A good containment model makes the safe path the easy path.

A bad one leaves the shortcuts wide open.

Component 4: Escalation

This is the layer most firms skip.

They assume a human review step equals control.

It does not. If the agent has no explicit conditions for when to stop, ask, or hand over, then every exception arrives at the human in the same shape: too late, half-processed, and harder to untangle.

Agents need escalation rules the same way staff do.

A competent paraplanner knows when a case is routine and when it needs to be pushed up the chain. A compliance analyst knows when something is outside tolerance. Agents need the same operating logic built in.

That means defining escalation triggers such as:

  • conflicting client data across approved systems
  • missing mandatory evidence
  • low-confidence extraction from a meeting transcript
  • recommendations touching high-risk product areas
  • unusual transaction patterns that meet threshold conditions
  • model or vendor failures during a multi-step task

This is where "human in the loop" becomes a design choice.

Not every human check is equal. Some are cosmetic. Some are genuine control points. The difference is whether the human is reviewing a routine output, or resolving an exception the system was designed to recognise.

The second one scales. The first one becomes admin.

That is the practical shift from copilot thinking to agent governance.

Do not ask a human to rubber-stamp everything. Ask the system to know when it has reached the edge of its authority.

The assembled view

Mandate. Evidence. Containment. Escalation.

That is the control stack.

Most firms do not need a 40-page responsible AI framework before they can govern an agent properly. They need a clearer operating model.
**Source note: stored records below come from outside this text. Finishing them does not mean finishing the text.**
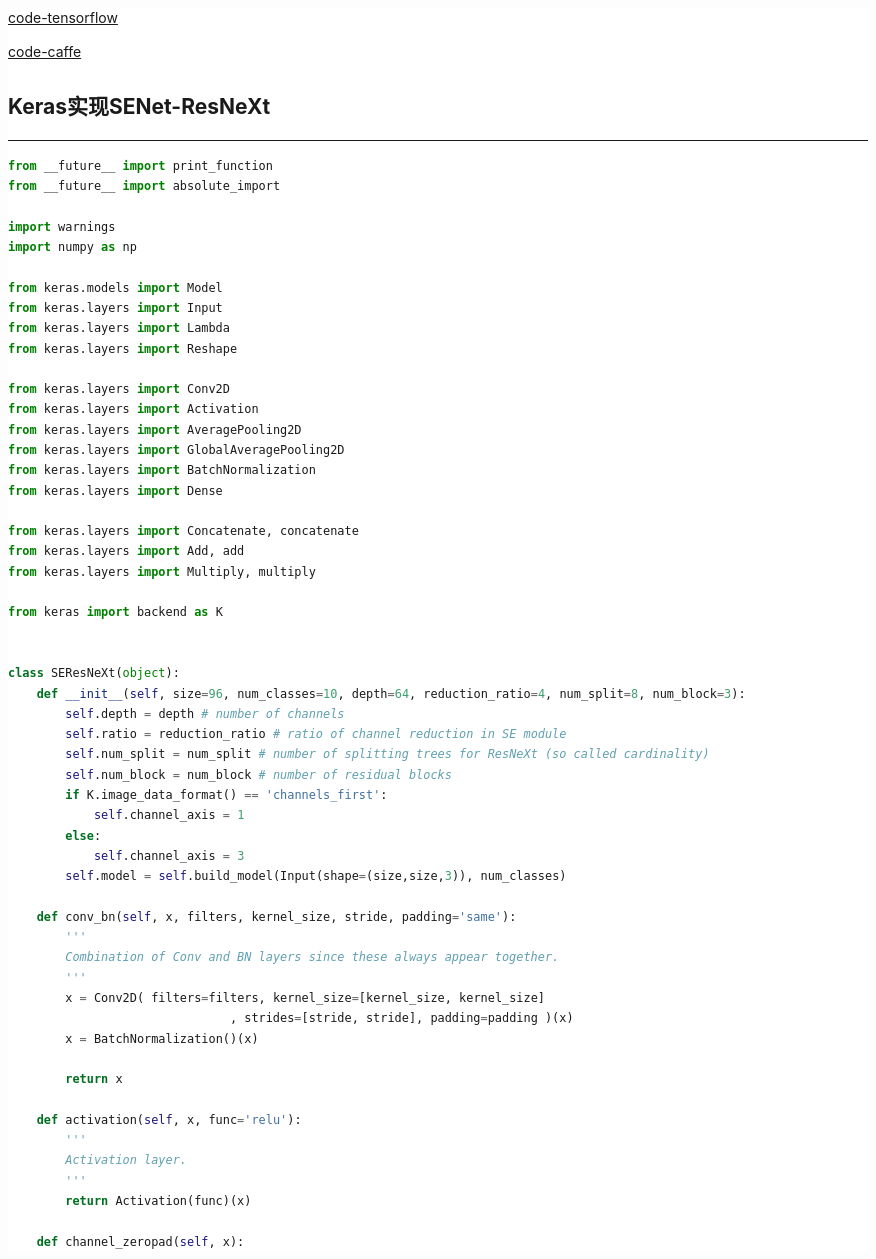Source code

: [code-tensorflow](https://github.com/taki0112/ResNeXt-Tensorflow)

[code-caffe](https://github.com/soeaver/caffe-model/tree/master/cls/resnext)


## Keras实现SENet-ResNeXt

------

```python
from __future__ import print_function
from __future__ import absolute_import

import warnings
import numpy as np

from keras.models import Model
from keras.layers import Input
from keras.layers import Lambda
from keras.layers import Reshape

from keras.layers import Conv2D
from keras.layers import Activation
from keras.layers import AveragePooling2D
from keras.layers import GlobalAveragePooling2D
from keras.layers import BatchNormalization
from keras.layers import Dense

from keras.layers import Concatenate, concatenate
from keras.layers import Add, add
from keras.layers import Multiply, multiply

from keras import backend as K


class SEResNeXt(object):
    def __init__(self, size=96, num_classes=10, depth=64, reduction_ratio=4, num_split=8, num_block=3):
        self.depth = depth # number of channels
        self.ratio = reduction_ratio # ratio of channel reduction in SE module
        self.num_split = num_split # number of splitting trees for ResNeXt (so called cardinality)
        self.num_block = num_block # number of residual blocks
        if K.image_data_format() == 'channels_first':
            self.channel_axis = 1
        else:
            self.channel_axis = 3
        self.model = self.build_model(Input(shape=(size,size,3)), num_classes)

    def conv_bn(self, x, filters, kernel_size, stride, padding='same'):
        '''
        Combination of Conv and BN layers since these always appear together.
        '''
        x = Conv2D( filters=filters, kernel_size=[kernel_size, kernel_size]
                               , strides=[stride, stride], padding=padding )(x)
        x = BatchNormalization()(x)
        
        return x
    
    def activation(self, x, func='relu'):
        '''
        Activation layer.
        '''
        return Activation(func)(x)
    
    def channel_zeropad(self, x):
```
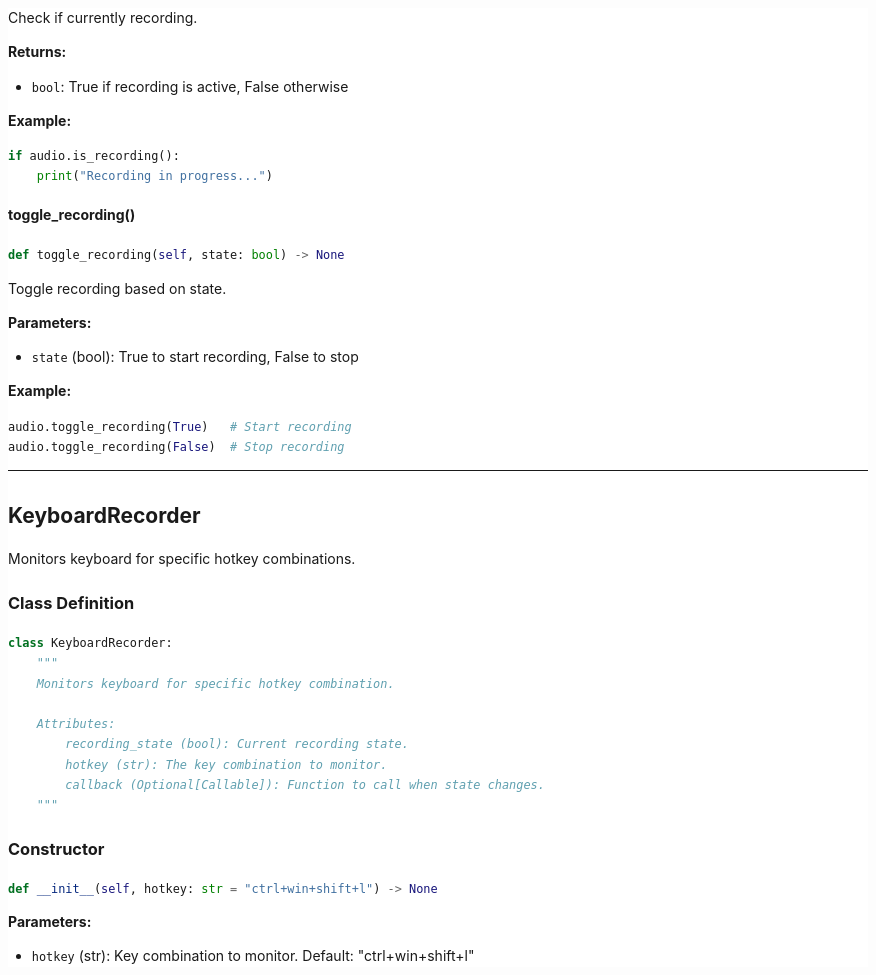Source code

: Check if currently recording.

**Returns:**
- `bool`: True if recording is active, False otherwise

**Example:**
```python
if audio.is_recording():
    print("Recording in progress...")
```

#### toggle_recording()

```python
def toggle_recording(self, state: bool) -> None
```

Toggle recording based on state.

**Parameters:**
- `state` (bool): True to start recording, False to stop

**Example:**
```python
audio.toggle_recording(True)   # Start recording
audio.toggle_recording(False)  # Stop recording
```

---

## KeyboardRecorder

Monitors keyboard for specific hotkey combinations.

### Class Definition

```python
class KeyboardRecorder:
    """
    Monitors keyboard for specific hotkey combination.
    
    Attributes:
        recording_state (bool): Current recording state.
        hotkey (str): The key combination to monitor.
        callback (Optional[Callable]): Function to call when state changes.
    """
```

### Constructor

```python
def __init__(self, hotkey: str = "ctrl+win+shift+l") -> None
```

**Parameters:**
- `hotkey` (str): Key combination to monitor. Default: "ctrl+win+shift+l"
When the stack is in place, useful things happen.

Mandate reduces ambiguity. Evidence reduces fabricated confidence. Containment reduces blast radius. Escalation reduces silent failure.

The components reinforce each other. A clean mandate makes escalation easier to design. Good evidence makes human review faster and more defensible. Strong containment makes vendor risk visible early. Clear escalation rules stop staff from treating every polished output as trustworthy.
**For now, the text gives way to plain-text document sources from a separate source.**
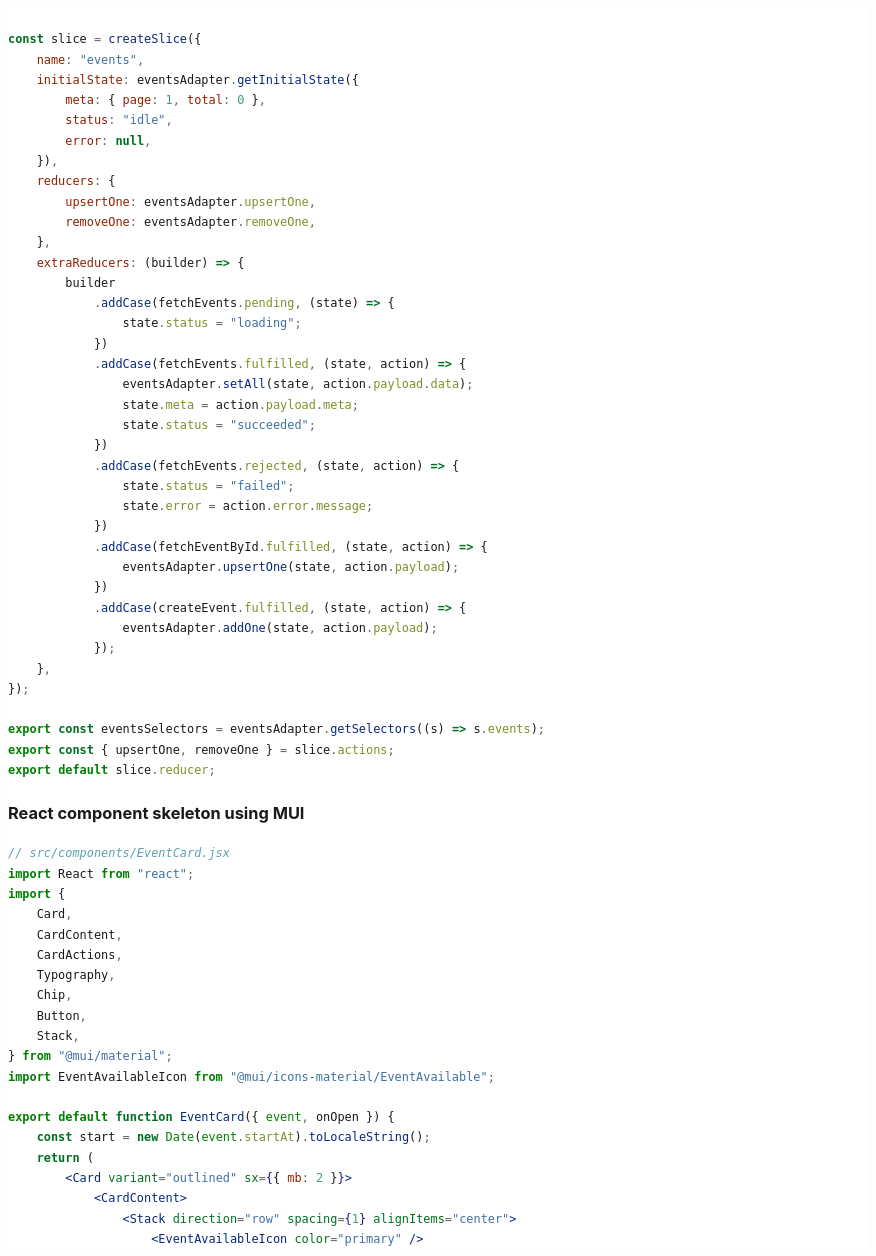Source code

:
 ```js

const slice = createSlice({
	name: "events",
	initialState: eventsAdapter.getInitialState({
		meta: { page: 1, total: 0 },
		status: "idle",
		error: null,
	}),
	reducers: {
		upsertOne: eventsAdapter.upsertOne,
		removeOne: eventsAdapter.removeOne,
	},
	extraReducers: (builder) => {
		builder
			.addCase(fetchEvents.pending, (state) => {
				state.status = "loading";
			})
			.addCase(fetchEvents.fulfilled, (state, action) => {
				eventsAdapter.setAll(state, action.payload.data);
				state.meta = action.payload.meta;
				state.status = "succeeded";
			})
			.addCase(fetchEvents.rejected, (state, action) => {
				state.status = "failed";
				state.error = action.error.message;
			})
			.addCase(fetchEventById.fulfilled, (state, action) => {
				eventsAdapter.upsertOne(state, action.payload);
			})
			.addCase(createEvent.fulfilled, (state, action) => {
				eventsAdapter.addOne(state, action.payload);
			});
	},
});

export const eventsSelectors = eventsAdapter.getSelectors((s) => s.events);
export const { upsertOne, removeOne } = slice.actions;
export default slice.reducer;
```

### React component skeleton using MUI

```jsx
// src/components/EventCard.jsx
import React from "react";
import {
	Card,
	CardContent,
	CardActions,
	Typography,
	Chip,
	Button,
	Stack,
} from "@mui/material";
import EventAvailableIcon from "@mui/icons-material/EventAvailable";

export default function EventCard({ event, onOpen }) {
	const start = new Date(event.startAt).toLocaleString();
	return (
		<Card variant="outlined" sx={{ mb: 2 }}>
			<CardContent>
				<Stack direction="row" spacing={1} alignItems="center">
					<EventAvailableIcon color="primary" />
```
That is how governance becomes usable.

By creating enough structure that agents can do bounded work inside regulated environments without relying on luck.

This is the free consulting bit

If you are an advice firm, platform, licensee or wealth business considering agents, start here:

  1. Pick one workflow, not ten. File notes, review-pack preparation, onboarding checks, AML triage. One lane only.
  2. Write the mandate in one page. What the agent may do, may support, and may never do.
  3. Name the evidence sources. Which systems are approved, which record wins, what gets logged.
  4. Map containment before rollout. Access, vendors, credentials, failure modes, read-only fallback.
  5. Design escalation conditions up front. Do not wait for the first ugly edge case to teach you where the boundary was.

If a firm cannot do those five things, it is not ready for an agent in a regulated workflow.

It may be ready for experimentation. It is not ready for production.

That is the difference between curiosity and control.

Australian financial services firms do not need to fear AI agents. But they do need to stop treating governance as a document produced after procurement.

Because the hard part is not getting an agent to act.

The hard part is making sure it knows exactly where to stop.